Ab welchem Alter sollte ich als Sportler gesundheitliche Vorsorgeuntersuchungen machen?

Ein generelles Alter gibt es nicht, man muss individuell entscheiden. Ein entscheidender Faktor ist die familiäre Vorbelastung. Gibt es in der Blutsverwandtschaft Fälle von Bluthochdruck, Schlaganfall, Herzinfarkt, Diabetes, dann gehöre ich zur Risikogruppe. Dann sollte ich mich trotz oder gerade wegen des regelmäßigen Sports untersuchen lassen. Als Mann ist man in der Regel früher gefährdet. Frauen betreffen Herzerkrankungen später: Solange Frauen noch ihre Regelblutung haben, können Östrogene vor Durchblutungsstörungen und Arterienverkalkungen schützen. Allgemein kann man aber sagen: Das Risiko steigt ab dem 50. Lebensjahr stetig an. Hinzu kommt natürlich der Lebensstil: Rauchen erhöht das Risiko für Herz- und Lungenerkrankungen zum Beispiel stark. Es wirkt wie ein Brandbeschleuniger, insbesondere bei Risikogruppen. Wichtig ist auch: Risikofaktoren addieren sich nicht, sie multiplizieren sich. Das Risiko wächst exponentiell an. Das höchste Risiko bietet aber die familiäre Vererbung.

In den Medien hört man immer wieder von Sportlern, die bei einem Wettkampf plötzlich tot umfallen. Was passiert da?

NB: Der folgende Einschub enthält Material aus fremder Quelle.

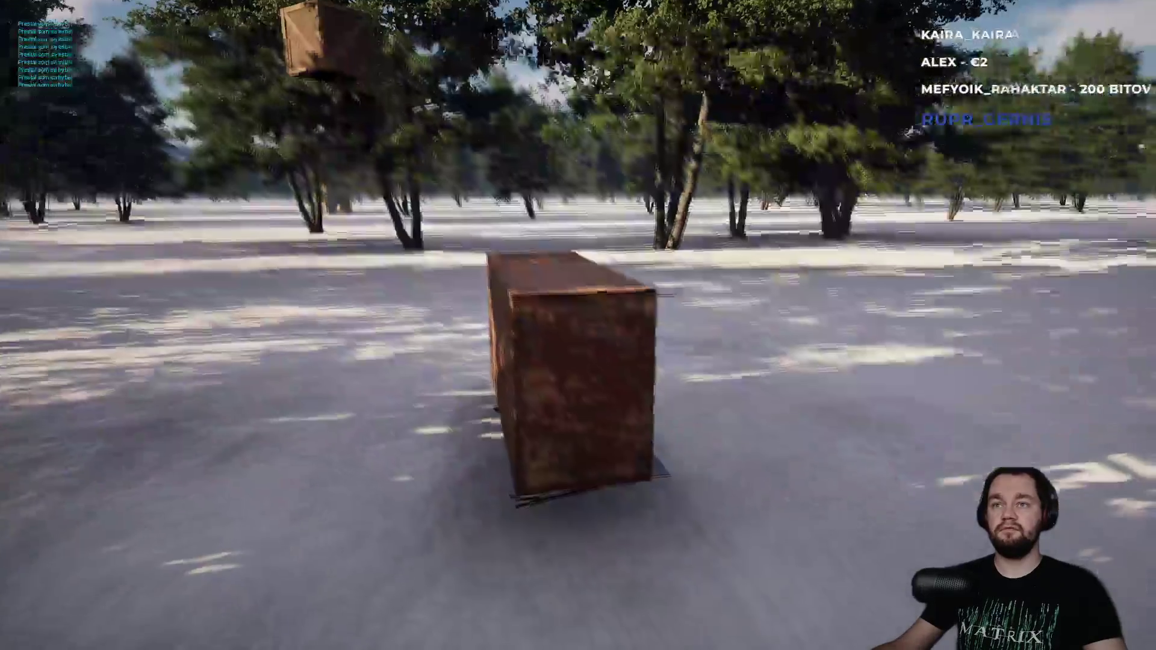
key("e")
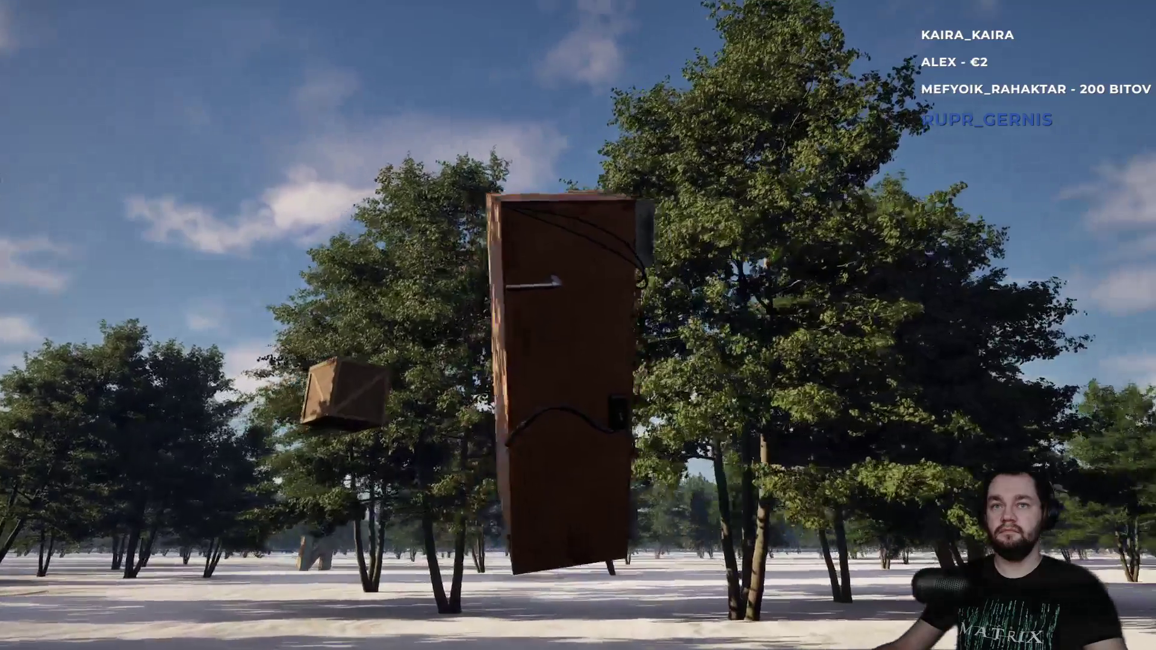
key("e")
key("w")
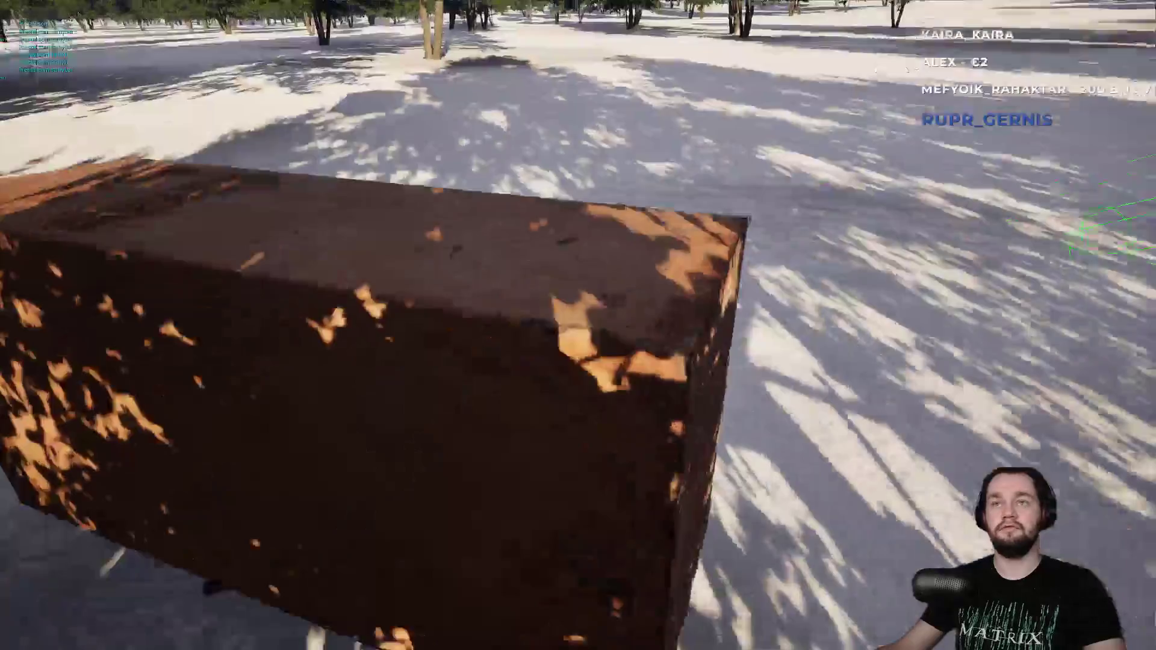
key("Escape")
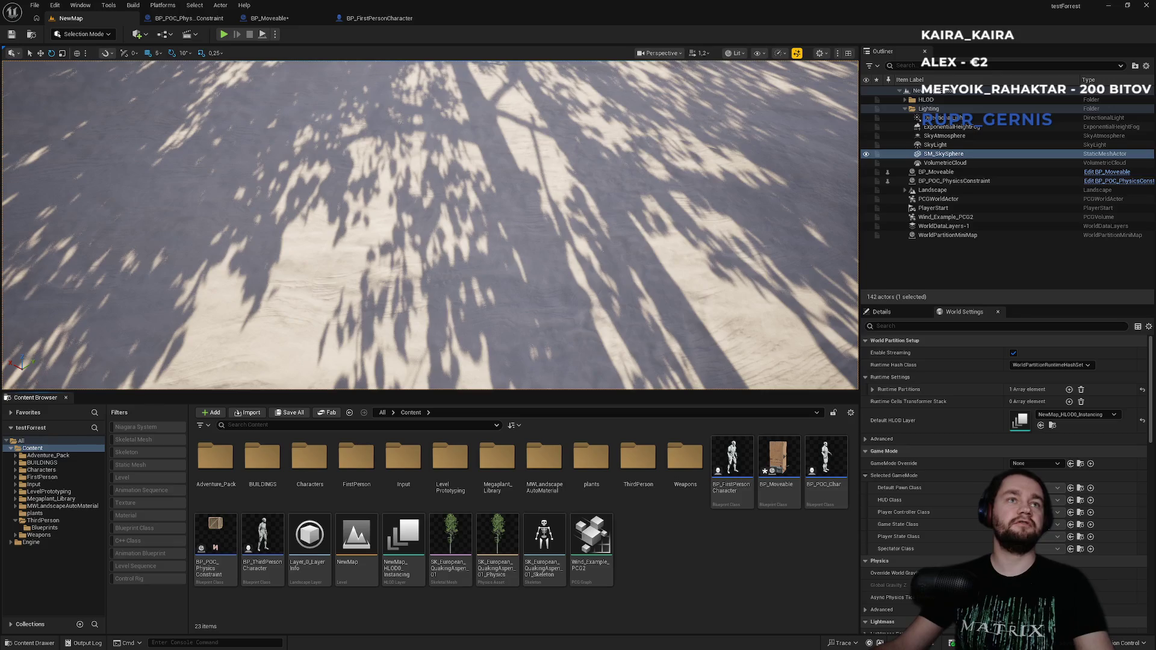
left_click(269, 18)
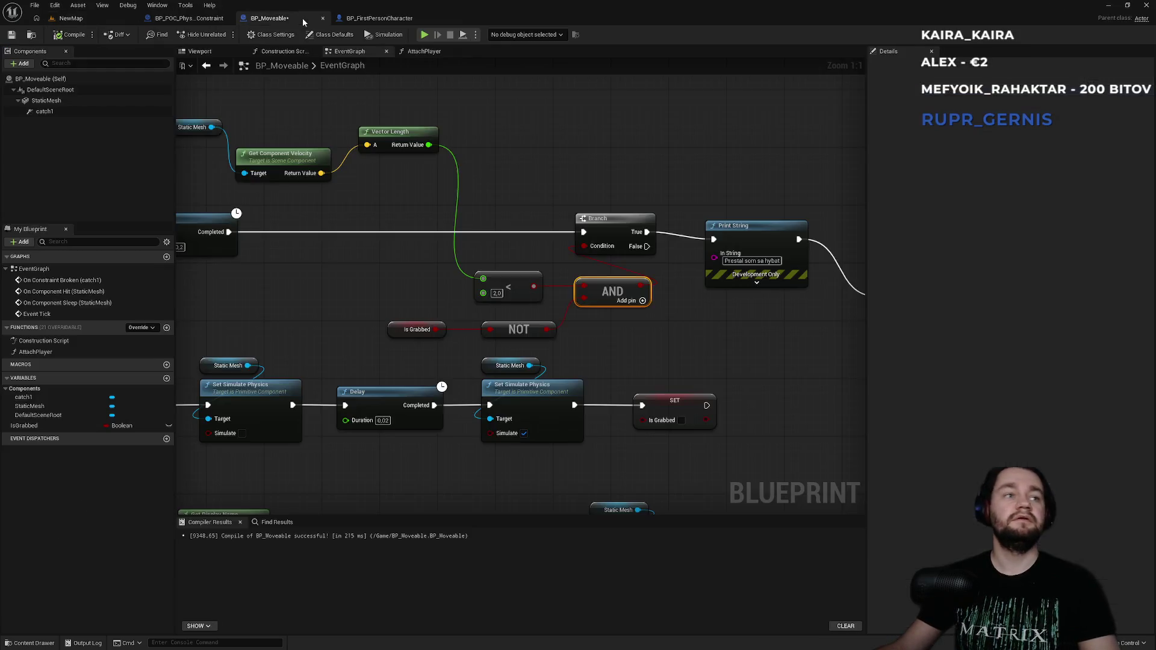
- Rearrange the physics, Branch and velocity node groups in the EventGraph
scroll(413, 169, "down", 2)
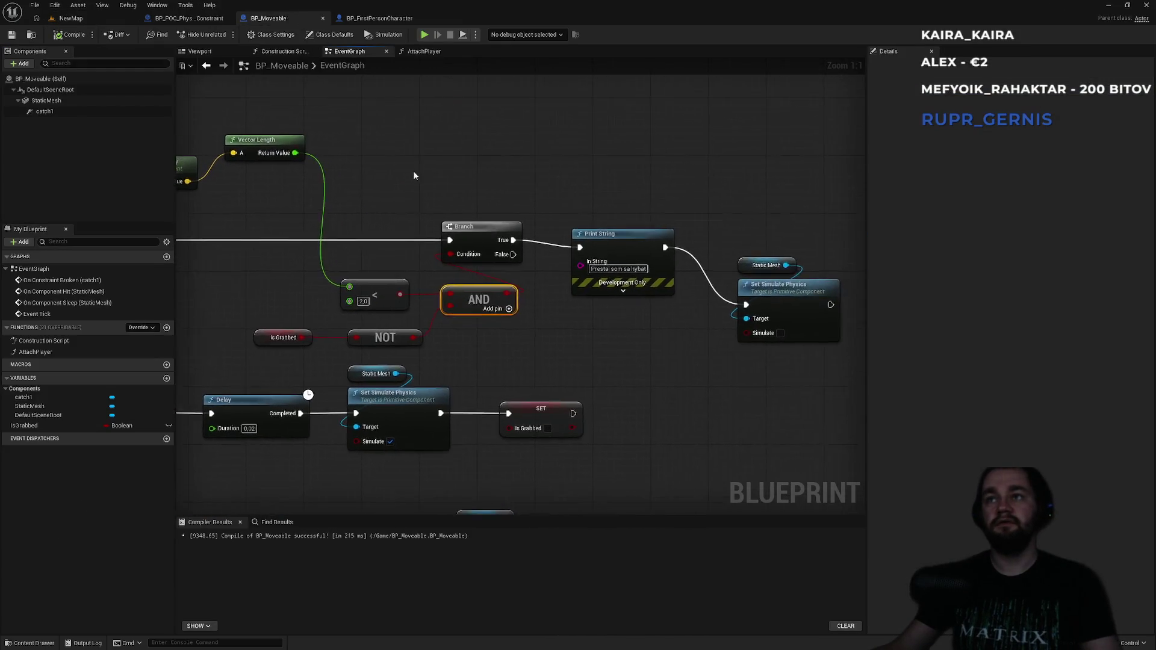
mouse_move(666, 185)
left_mouse_down()
mouse_move(735, 304)
mouse_move(676, 240)
mouse_move(673, 220)
left_mouse_up()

Der plötzliche Herztod bei Sportlern über 40 Jahren wird in der Regel durch Durchblutungsstörungen des Herzens, auch koronare Herzerkrankung genannt, ausgelöst. Regelmäßiger Ausdauersport schützt davor, einen plötzlichen Herztod zu erleiden, aber wenn er kommt, sind meist Höchstleistungen der Trigger. Die Belastung bringt dann in dem Fall das Fass zum überlaufen. Das nennt man auch das Sportparadoxon. Es passiert allerdings sehr selten. Aktuelle Zahlen sagen, dass 5 bis 8 Personen pro 100 000 Breitensportler pro Jahr einen plötzlichen Herztod erleiden. Deswegen sind auch nur gezielte individuelle Vorsorgeuntersuchungen nach Risikoabschätzung sinnvoll.

ZUR PERSON

Dr. med. Henning Köhler (59) ist leitender Oberarzt für Kardiologie und Sektionsleiter Angiologie im Klinikum Werra-Meißner. Nach seinem Examen in 1988 hat er seine internistische Ausbildung in Eschwege absolviert und 21 Jahre im Herz-Kreislauf-Zentrum Rotenburg gearbeitet. Seit 2017 ist er wieder im Klinikum Werra-Meißner tätig. Köhler ist begeisterter Rad- und Skifahrer.